Request:
Please repeat the passage of the piece on fashion and identity word for word, starting at "A quick search" and ending at "with her justjoykendi.com.".

Document section:
- - -
Fashion: Is Fashion Identity?| thecampusmagazine.com

Fashion: Is Fashion Identity?| thecampusmagazine.com


I am a reflective, 19 year old girl who often walks around with my mouth wide open, gaping when I see women on the streets of Nairobi fashionable, turned up! Will I ever grow up and look so fashionable, I wonder to myself many a times.

What does my fashion say about me? Do I measure up? Will I ever become the glamorous women I see on the streets of Nairobi?   

I spent most of my high school years playing competitive basketball , dribbling balls down courts to championship levels. That makes me more of a Sporty, tomboy type than a Barbie girl or femme fatale!

Now that I find myself in my first year at the University of Nairobi, School of Journalism, I am beginning to pay attention to fashion statements around me. Turning on television exposes me to all round glamorous female news anchors.

A quick search on the net introduces me to the stylish world of our very own Kenyan fashion bloggers who are making money for simply being stylish and taking selfies! Sharon Mundia of the award winning, Thisisess fashion blog caused ripples blogging fashion and made cash as well! Fashion seems to have brought her love and that happily ever after. Joy Kendi is yet another fashion icon with her justjoykendi.com.

So is fashion really tied to a healthier sense of self for women of all ages? Does it shape one’s identity? Does it open the doors to success?

Let me share a story as we consider this!

I recently adorned a pair of Aviator shades! Upon looking at myself in the mirror, I really did like what I saw, which was a first for the usually unsure me! I walked taller that day, posture better and with a spring in my step! I could even hear a lovely soundtrack inside my head all day! I was very happy! What those stunners gave me was a healthy shot of feel good factor!

My mentor gave me copies of NAW. As I read all the interesting features, I noticed how stories were told alongside fashion trends, styles and products. Achieving women were doing great things, yet doing them fashionably!

It hit me like a sack of potatoes that fashion really unifies women. It offers them a sense of kinship across borders, age, status and physical type. It’s a special love language for women, connecting us all across cultures, bridging distances and forging bonds.

From the ancient Egyptians to the various African cultures and their rich embellishments, fashion has always been a celebration of female identity and beauty.

Modern times are no different. What we wear communicates a lot about who we are. Our style of clothing is a way to express our individuality and personality.  Whatever one wears will always invite comments, thoughts, judgments and conclusions. Our fashion sense can identify us as friendly,  simple, aloof,  powerful, wealthy, trashy, sporty, creative, artsy or elegant! Fashion choices convey many messages to those around us, whether we admit it or not.
- - -
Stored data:
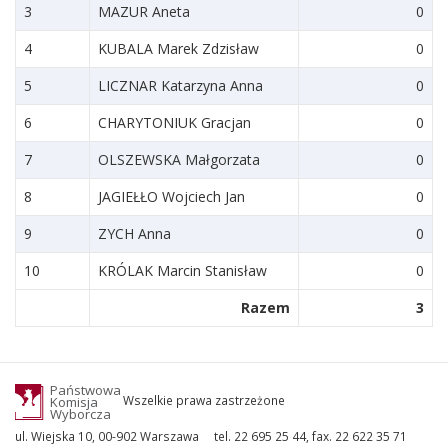
3
MAZUR Aneta
0
4
KUBALA Marek Zdzisław
0
5
LICZNAR Katarzyna Anna
0
6
CHARYTONIUK Gracjan
0
7
OLSZEWSKA Małgorzata
0
8
JAGIEŁŁO Wojciech Jan
0
9
ZYCH Anna
0
10
KRÓLAK Marcin Stanisław
0
Razem
3
Państwowa
Wszelkie prawa zastrzeżone
Komisja
Wyborcza
ul. Wiejska 10, 00-902 Warszawa
tel. 22 695 25 44, fax. 22 622 35 71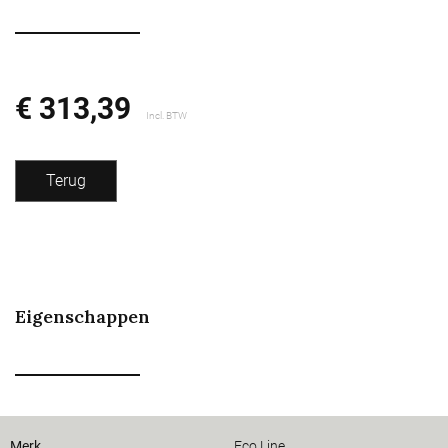
€ 313,39
Incl. BTW
Terug
Eigenschappen
Merk
Eco Line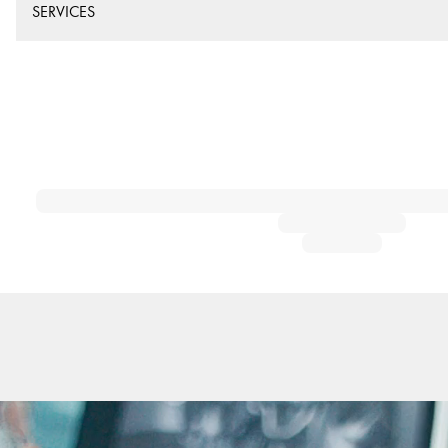
SERVICES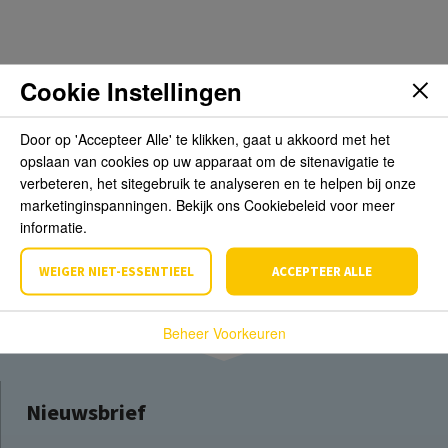
Beoordelingen
Cookie Instellingen
Door op 'Accepteer Alle' te klikken, gaat u akkoord met het
Schrijf de eerste review over dit product
opslaan van cookies op uw apparaat om de sitenavigatie te
verbeteren, het sitegebruik te analyseren en te helpen bij onze
Schrijf een beoordeling
marketinginspanningen. Bekijk ons Cookiebeleid voor meer
informatie.
WEIGER NIET-ESSENTIEEL
ACCEPTEER ALLE
Beheer Voorkeuren
Nieuwsbrief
- - -
Exercise solution:
A quick search on the net introduces me to the stylish world of our very own Kenyan fashion bloggers who are making money for simply being stylish and taking selfies! Sharon Mundia of the award winning, Thisisess fashion blog caused ripples blogging fashion and made cash as well! Fashion seems to have brought her love and that happily ever after. Joy Kendi is yet another fashion icon with her justjoykendi.com.